**Assigned task**: From the data underneath, reproduce exactly the stretch that begins at the line with "Smyth, Pete (13)" and ends after the line with "Chase, Zachary (11)".

[Data excerpts]
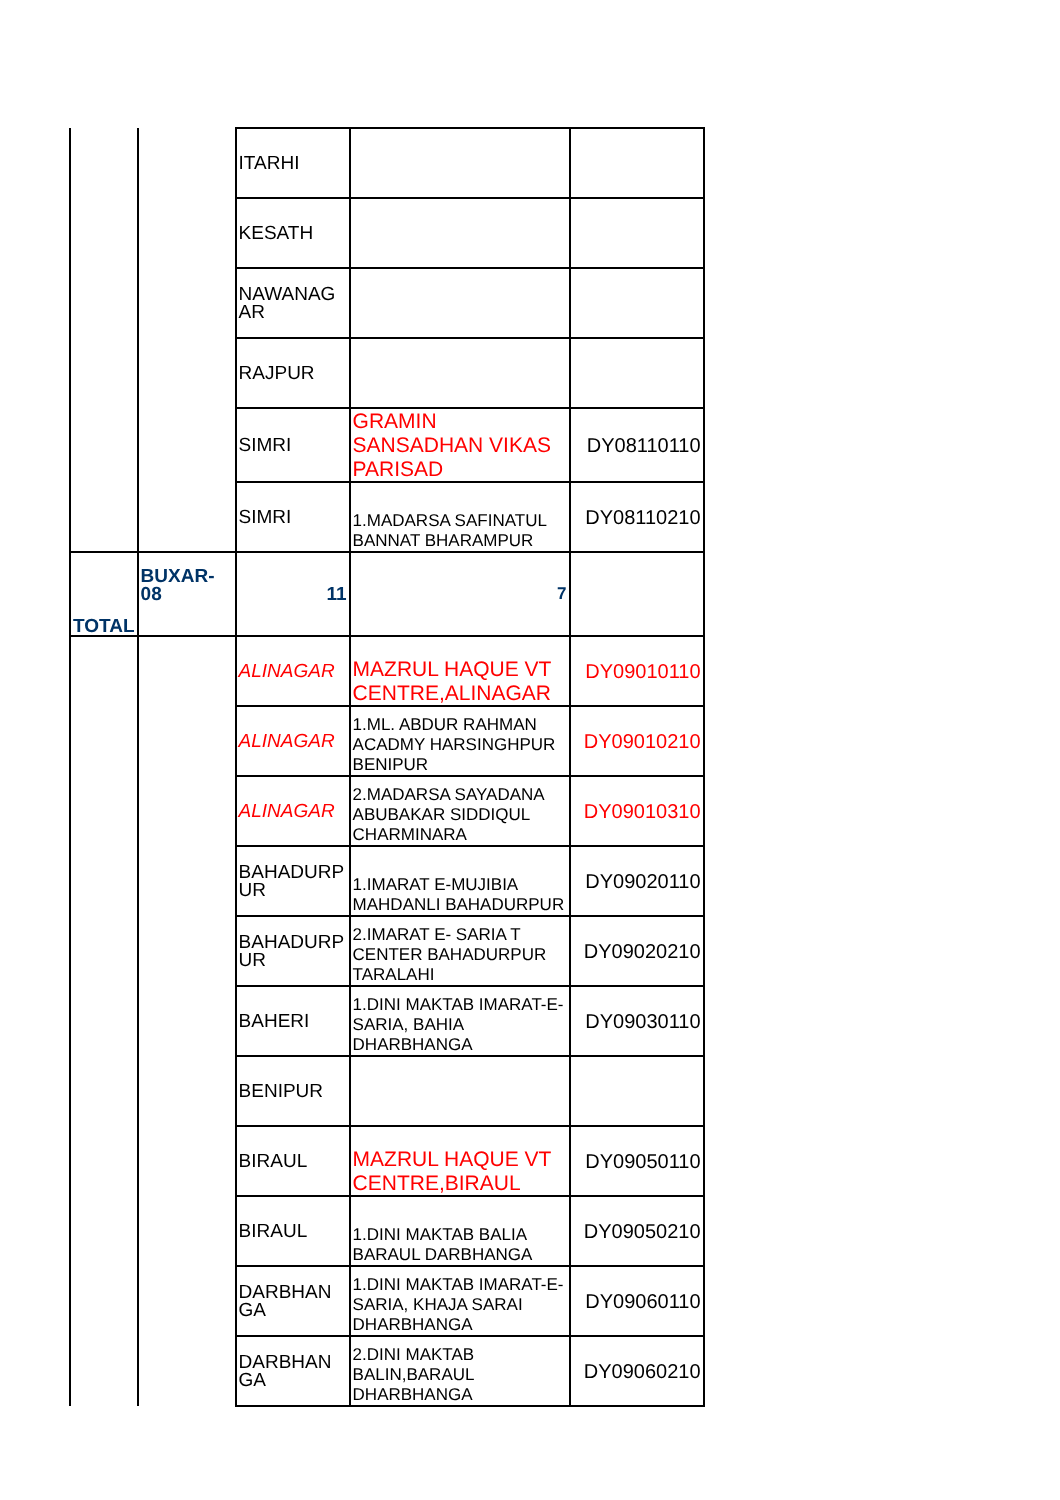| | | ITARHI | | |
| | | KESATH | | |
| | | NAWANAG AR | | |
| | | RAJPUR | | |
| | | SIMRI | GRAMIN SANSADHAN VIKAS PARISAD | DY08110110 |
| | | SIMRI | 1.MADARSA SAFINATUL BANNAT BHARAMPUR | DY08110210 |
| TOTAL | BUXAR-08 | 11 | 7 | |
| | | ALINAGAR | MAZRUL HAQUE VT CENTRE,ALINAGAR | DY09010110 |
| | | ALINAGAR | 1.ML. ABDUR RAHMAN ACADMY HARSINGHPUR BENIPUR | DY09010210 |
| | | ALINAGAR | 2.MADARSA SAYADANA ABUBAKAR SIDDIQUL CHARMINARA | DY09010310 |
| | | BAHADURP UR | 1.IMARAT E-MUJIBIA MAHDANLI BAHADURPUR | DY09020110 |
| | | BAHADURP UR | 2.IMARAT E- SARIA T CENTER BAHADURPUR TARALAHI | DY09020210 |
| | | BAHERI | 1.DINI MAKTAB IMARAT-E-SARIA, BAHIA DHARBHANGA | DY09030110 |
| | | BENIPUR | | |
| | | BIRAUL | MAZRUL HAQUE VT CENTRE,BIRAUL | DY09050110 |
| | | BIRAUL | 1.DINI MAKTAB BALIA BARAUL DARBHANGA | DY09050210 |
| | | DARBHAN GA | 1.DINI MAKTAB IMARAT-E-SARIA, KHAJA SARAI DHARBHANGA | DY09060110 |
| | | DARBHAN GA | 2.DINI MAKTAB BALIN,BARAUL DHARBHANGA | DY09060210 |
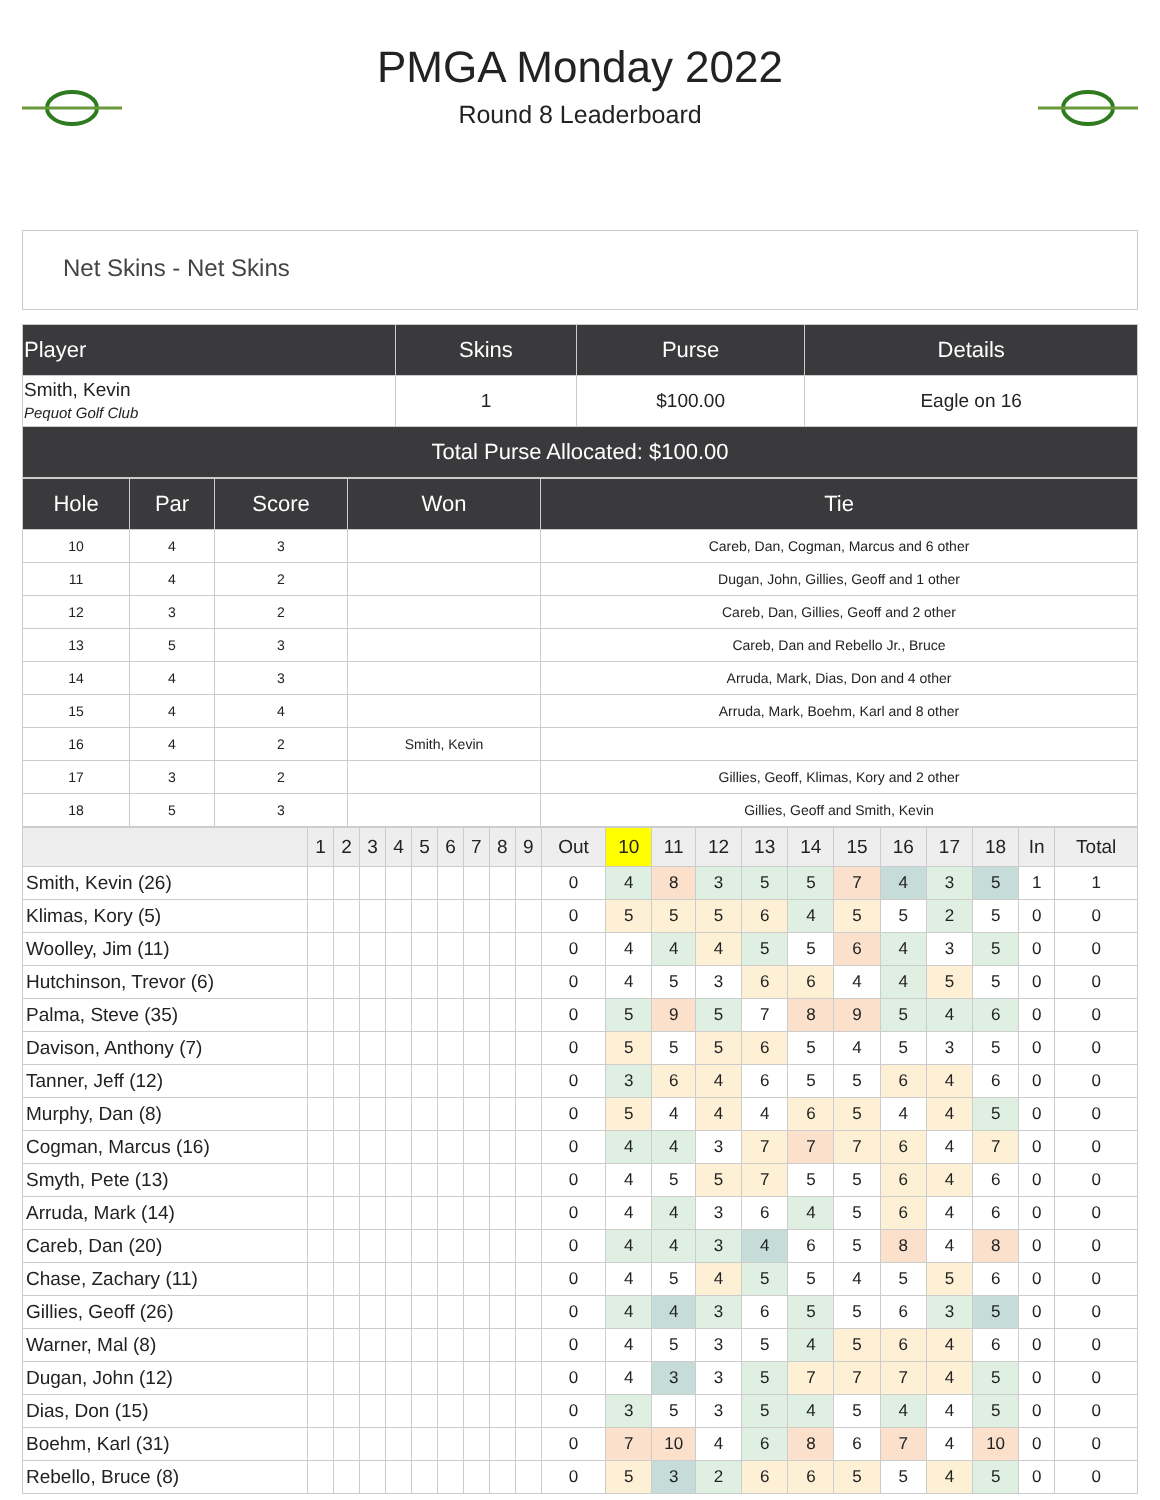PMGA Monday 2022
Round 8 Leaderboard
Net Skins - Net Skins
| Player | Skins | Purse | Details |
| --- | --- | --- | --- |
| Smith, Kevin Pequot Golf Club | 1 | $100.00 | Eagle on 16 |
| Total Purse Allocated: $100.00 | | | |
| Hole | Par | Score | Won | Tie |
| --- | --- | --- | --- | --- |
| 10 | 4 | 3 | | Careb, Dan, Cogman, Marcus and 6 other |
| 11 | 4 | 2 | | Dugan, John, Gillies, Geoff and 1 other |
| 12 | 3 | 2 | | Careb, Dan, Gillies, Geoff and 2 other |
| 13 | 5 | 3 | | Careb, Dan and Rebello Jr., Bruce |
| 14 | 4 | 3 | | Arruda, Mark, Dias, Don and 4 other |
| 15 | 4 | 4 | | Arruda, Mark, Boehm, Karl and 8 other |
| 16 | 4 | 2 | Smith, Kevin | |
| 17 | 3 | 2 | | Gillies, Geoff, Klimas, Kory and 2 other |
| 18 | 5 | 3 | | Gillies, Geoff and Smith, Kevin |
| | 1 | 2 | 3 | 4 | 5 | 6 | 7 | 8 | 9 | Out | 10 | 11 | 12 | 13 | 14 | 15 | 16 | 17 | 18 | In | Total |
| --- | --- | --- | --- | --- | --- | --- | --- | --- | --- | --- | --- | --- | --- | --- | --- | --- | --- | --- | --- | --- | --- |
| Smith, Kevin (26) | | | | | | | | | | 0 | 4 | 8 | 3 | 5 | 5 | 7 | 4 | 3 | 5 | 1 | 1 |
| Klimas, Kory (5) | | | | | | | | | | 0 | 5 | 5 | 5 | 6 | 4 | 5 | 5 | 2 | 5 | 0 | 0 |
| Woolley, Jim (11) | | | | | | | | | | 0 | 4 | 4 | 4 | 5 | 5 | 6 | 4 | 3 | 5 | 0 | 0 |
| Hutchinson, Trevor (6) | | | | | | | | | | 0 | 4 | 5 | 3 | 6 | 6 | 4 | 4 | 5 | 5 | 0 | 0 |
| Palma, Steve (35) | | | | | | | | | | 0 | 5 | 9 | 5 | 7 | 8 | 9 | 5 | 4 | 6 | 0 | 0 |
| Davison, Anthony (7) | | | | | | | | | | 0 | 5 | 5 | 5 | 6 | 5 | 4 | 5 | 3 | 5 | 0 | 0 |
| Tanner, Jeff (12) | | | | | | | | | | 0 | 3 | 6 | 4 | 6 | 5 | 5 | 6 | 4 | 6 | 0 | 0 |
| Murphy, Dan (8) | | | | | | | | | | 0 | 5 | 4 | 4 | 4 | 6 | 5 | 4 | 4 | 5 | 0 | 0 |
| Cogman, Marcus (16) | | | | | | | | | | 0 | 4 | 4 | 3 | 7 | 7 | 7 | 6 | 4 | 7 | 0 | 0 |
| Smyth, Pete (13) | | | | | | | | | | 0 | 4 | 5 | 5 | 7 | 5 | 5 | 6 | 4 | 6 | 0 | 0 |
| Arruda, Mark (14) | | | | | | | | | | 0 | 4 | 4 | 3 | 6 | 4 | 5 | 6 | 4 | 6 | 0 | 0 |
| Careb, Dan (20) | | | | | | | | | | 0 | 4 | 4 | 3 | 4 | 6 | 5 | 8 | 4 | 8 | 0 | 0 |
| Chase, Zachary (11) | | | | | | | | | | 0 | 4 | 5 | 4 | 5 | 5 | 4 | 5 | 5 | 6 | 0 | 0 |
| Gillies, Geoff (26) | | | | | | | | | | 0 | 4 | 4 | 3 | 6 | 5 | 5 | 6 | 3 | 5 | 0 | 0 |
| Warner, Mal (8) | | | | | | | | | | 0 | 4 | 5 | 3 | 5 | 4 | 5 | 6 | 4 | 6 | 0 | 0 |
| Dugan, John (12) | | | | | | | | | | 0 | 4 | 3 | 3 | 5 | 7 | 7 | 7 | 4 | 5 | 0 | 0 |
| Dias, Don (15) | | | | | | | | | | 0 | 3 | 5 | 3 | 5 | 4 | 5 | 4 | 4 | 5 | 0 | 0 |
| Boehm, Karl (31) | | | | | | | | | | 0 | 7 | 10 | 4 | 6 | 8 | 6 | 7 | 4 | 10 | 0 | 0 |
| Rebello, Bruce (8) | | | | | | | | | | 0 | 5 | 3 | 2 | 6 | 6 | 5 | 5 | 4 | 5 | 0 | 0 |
--
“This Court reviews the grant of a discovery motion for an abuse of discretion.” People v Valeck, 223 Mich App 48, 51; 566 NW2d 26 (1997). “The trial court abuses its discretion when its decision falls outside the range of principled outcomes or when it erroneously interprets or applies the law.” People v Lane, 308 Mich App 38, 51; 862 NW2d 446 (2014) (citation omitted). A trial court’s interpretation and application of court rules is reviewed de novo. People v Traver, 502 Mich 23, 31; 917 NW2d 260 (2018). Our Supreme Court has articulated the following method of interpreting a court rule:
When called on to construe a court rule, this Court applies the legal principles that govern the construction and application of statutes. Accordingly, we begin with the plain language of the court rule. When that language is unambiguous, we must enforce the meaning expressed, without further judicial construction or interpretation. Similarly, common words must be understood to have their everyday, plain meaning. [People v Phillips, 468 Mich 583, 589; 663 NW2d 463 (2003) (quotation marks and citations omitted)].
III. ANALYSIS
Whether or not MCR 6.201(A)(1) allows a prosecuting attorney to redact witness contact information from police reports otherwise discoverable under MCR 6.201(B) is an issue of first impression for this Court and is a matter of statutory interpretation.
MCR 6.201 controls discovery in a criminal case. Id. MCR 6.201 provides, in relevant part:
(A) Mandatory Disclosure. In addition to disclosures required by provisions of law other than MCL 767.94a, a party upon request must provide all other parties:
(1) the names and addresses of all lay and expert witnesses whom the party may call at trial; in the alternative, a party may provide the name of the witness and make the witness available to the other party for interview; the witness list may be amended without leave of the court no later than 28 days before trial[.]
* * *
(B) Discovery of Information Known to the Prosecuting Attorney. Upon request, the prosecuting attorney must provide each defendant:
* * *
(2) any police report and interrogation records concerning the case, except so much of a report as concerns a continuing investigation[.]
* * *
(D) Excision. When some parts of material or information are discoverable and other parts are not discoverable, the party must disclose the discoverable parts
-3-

**Response area**:
| Smyth, Pete (13) | | | | | | | | | | 0 | 4 | 5 | 5 | 7 | 5 | 5 | 6 | 4 | 6 | 0 | 0 |
| Arruda, Mark (14) | | | | | | | | | | 0 | 4 | 4 | 3 | 6 | 4 | 5 | 6 | 4 | 6 | 0 | 0 |
| Careb, Dan (20) | | | | | | | | | | 0 | 4 | 4 | 3 | 4 | 6 | 5 | 8 | 4 | 8 | 0 | 0 |
| Chase, Zachary (11) | | | | | | | | | | 0 | 4 | 5 | 4 | 5 | 5 | 4 | 5 | 5 | 6 | 0 | 0 |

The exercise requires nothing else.